TEXTE EXTRAIT:
J'ai la trouille. De ne pas réussir à sortir du troupeau. De rentrer dans les rangs de ceux que je méprise. De ne pas pouvoir surenchérir sur ce mariage-là, cette carrière-ci...

 

La trouille fait reculer pour mieux sauter. Mais à la fin, on est une bande de moutons qui font marche arrière.

 

Ils ne sautent jamais, les moutons en marche arrière. Ils reculent.

 

Quelle femme choisir, quelle partenaire ? Et si la suivante devait être meilleure ? Si elle n'arrivait qu'un peu plus tard ? Si je n'attends pas, je ne le saurai jamais. Mais si j'attends, je perdrai ce que j'ai sous la main.

 

Or ma main est ankylosée, paralysée par l'idée d'un avenir qui n'arrive pas, elle ne sait pas saisir le présent et je perds ce qui est en préservant ce qui ne sera jamais.

 

C'est merveilleux, je philosophe comme un vieux con et je m'ancre sur place en tentant de m'expliquer le pourquoi de mon immobilisme.

 

J'y parviens.

 

Et je ne me mets pas pour autant en mouvement.

 

Je suis un professionnel de l'attente.

 

Je suis le patient impatient, malade de la mystification de son hypothétique futur.

DONNÉES À EXAMINER:
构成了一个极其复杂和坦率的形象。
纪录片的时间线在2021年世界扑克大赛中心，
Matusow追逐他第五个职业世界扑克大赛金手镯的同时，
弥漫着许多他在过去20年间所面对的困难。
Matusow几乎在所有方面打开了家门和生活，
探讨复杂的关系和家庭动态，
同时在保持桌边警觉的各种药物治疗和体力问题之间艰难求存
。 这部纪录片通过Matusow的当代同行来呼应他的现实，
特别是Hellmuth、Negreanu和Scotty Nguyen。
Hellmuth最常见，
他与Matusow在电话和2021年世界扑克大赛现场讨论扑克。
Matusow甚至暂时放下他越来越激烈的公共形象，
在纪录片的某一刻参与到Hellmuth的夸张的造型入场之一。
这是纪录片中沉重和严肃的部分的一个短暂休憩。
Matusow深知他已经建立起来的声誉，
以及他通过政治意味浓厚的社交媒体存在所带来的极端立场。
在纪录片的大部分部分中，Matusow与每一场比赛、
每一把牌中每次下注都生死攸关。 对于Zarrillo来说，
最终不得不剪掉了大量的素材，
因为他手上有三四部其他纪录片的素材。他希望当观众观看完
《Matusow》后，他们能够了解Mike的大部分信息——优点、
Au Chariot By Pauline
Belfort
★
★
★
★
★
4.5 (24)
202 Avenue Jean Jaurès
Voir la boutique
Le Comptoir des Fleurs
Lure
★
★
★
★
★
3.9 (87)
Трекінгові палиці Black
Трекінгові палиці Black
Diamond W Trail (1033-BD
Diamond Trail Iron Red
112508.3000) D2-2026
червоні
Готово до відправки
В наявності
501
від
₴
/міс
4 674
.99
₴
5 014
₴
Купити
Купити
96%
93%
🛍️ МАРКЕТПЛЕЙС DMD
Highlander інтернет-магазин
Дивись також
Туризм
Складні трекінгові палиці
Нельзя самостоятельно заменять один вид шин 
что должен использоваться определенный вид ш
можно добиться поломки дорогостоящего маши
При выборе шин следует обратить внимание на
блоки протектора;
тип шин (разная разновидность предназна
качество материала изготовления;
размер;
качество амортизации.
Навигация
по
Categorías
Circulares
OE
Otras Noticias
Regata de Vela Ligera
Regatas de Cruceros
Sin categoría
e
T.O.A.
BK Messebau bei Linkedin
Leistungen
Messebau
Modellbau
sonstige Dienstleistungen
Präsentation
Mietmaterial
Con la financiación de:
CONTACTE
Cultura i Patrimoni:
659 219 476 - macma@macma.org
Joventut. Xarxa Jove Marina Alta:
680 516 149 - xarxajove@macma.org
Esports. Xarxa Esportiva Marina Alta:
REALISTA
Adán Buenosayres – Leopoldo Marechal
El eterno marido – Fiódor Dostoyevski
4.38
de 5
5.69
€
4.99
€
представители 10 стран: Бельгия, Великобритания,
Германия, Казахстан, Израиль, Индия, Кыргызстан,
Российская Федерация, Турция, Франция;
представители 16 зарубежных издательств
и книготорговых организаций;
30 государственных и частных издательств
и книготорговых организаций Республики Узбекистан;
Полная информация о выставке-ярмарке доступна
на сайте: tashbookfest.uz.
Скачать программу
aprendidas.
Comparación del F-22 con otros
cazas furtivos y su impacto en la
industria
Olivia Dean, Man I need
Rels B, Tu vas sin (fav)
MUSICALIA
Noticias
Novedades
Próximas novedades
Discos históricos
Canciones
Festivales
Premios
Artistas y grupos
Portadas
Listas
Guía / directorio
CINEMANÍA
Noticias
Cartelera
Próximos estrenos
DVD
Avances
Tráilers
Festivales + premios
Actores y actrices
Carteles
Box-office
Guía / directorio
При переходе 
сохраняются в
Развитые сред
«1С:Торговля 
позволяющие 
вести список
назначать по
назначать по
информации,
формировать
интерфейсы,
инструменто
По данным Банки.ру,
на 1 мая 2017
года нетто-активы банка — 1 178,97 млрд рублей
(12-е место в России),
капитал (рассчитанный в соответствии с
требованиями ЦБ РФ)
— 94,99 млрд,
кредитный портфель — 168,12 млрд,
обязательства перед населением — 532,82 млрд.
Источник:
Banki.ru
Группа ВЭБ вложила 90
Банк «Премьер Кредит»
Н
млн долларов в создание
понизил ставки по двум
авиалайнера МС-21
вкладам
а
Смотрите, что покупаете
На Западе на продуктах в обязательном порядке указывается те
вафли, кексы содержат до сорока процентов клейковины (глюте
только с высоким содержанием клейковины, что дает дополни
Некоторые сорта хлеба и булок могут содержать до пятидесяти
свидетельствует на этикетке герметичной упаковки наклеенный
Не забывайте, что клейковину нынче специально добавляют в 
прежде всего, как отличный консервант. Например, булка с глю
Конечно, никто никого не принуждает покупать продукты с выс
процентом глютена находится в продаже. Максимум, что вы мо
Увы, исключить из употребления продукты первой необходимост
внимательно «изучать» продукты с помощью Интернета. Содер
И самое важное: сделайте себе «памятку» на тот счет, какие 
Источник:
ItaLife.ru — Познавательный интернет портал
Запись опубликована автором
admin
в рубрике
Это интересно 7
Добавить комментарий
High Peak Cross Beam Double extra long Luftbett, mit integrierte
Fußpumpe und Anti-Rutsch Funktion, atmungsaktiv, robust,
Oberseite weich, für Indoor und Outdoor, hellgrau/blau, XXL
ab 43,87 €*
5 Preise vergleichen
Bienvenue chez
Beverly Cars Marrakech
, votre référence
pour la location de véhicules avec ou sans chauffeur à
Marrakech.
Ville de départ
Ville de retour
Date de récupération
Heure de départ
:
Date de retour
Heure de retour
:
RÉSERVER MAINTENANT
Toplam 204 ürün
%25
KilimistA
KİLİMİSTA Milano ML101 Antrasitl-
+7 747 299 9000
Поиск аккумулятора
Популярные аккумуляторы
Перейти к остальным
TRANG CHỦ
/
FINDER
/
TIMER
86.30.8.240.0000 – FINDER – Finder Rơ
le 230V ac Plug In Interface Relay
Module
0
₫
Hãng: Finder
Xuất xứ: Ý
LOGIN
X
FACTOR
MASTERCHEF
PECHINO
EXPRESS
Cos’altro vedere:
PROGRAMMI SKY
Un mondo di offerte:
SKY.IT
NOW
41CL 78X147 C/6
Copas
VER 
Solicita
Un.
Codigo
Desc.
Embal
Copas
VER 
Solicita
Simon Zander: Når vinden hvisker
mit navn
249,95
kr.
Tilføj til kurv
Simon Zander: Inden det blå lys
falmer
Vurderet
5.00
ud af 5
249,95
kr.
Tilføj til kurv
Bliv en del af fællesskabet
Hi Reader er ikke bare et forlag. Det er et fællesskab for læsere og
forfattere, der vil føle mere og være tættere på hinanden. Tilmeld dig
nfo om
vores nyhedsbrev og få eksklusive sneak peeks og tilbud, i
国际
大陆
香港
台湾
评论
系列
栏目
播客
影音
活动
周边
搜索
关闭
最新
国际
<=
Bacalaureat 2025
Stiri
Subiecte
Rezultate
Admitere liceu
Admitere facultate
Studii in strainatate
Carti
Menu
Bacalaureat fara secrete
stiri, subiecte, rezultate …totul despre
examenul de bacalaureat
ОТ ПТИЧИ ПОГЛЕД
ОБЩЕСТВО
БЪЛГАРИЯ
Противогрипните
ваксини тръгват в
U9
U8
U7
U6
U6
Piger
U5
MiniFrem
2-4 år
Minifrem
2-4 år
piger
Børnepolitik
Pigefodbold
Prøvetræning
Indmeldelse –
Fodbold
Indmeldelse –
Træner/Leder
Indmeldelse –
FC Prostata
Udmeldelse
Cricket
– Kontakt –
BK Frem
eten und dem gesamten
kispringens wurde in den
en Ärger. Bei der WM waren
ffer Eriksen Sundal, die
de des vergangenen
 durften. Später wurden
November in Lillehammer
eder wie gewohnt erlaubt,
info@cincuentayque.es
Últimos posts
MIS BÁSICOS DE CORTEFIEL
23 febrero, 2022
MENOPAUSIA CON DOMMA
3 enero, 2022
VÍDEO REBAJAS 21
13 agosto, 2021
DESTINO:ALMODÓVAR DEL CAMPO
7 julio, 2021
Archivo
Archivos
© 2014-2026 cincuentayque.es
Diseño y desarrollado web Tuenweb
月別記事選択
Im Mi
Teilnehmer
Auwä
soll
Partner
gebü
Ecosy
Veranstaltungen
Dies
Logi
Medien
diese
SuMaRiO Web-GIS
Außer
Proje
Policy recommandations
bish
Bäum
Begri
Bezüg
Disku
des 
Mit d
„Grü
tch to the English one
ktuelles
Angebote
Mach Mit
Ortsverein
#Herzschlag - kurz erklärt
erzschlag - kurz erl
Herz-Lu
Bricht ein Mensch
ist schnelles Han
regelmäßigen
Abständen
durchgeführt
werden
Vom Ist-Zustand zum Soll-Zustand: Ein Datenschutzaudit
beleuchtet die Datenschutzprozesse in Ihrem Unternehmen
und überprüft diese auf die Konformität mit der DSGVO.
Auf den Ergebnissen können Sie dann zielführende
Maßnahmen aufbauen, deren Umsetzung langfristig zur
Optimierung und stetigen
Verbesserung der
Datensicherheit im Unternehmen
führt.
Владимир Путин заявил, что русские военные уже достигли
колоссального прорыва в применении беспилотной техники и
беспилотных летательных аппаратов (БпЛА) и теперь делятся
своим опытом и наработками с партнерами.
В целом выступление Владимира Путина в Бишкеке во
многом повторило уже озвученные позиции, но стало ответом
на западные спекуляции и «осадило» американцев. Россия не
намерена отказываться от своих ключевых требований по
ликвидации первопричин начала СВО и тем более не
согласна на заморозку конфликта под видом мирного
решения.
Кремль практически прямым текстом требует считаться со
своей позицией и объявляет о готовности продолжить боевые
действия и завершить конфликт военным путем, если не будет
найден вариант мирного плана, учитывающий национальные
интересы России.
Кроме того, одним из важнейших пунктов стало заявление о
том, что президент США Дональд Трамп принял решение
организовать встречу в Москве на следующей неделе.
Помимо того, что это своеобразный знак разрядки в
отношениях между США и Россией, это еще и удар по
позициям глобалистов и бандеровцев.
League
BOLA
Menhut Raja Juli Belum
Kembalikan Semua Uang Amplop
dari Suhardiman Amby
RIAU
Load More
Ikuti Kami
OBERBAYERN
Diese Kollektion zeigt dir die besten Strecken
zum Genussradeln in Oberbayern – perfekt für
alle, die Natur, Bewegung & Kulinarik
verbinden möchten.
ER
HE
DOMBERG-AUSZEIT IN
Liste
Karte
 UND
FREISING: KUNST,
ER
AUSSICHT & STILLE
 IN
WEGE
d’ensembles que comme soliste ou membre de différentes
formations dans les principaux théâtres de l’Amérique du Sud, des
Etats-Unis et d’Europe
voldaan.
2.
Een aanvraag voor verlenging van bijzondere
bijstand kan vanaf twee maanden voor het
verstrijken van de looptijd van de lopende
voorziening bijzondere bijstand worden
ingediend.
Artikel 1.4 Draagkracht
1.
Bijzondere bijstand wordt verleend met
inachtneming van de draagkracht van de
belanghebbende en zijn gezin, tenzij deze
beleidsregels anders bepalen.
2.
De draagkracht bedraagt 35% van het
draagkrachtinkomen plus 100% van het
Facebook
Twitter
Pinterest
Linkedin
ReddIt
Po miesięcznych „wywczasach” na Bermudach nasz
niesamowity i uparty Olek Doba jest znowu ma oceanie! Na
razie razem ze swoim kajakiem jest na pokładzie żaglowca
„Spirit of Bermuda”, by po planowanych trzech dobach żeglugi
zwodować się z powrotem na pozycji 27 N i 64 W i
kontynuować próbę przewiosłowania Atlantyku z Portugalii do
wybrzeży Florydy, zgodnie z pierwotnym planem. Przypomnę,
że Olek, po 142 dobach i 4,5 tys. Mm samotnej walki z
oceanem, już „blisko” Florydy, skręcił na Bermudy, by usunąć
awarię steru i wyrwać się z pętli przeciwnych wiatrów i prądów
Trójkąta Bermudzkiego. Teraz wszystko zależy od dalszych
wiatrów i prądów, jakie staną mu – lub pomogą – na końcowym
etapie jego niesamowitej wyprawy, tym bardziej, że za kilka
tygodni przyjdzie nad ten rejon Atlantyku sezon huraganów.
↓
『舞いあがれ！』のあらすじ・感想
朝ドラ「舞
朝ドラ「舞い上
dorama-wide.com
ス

TÂCHE À RÉALISER 1: Traduisez en anglais cette phrase du texte extrait : « Je suis un professionnel de l'attente. »
TÂCHE À RÉALISER 2: Dans le texte extrait, substituez « paume » à « main » et recopiez le passage qui va de « Quelle femme choisir, quelle » à « ne sera jamais. ».

SOLUTION RÉDIGÉE 1: I am a professional at waiting.

SOLUTION RÉDIGÉE 2:
Quelle femme choisir, quelle partenaire ? Et si la suivante devait être meilleure ? Si elle n'arrivait qu'un peu plus tard ? Si je n'attends pas, je ne le saurai jamais. Mais si j'attends, je perdrai ce que j'ai sous la paume.

 

Or ma paume est ankylosée, paralysée par l'idée d'un avenir qui n'arrive pas, elle ne sait pas saisir le présent et je perds ce qui est en préservant ce qui ne sera jamais.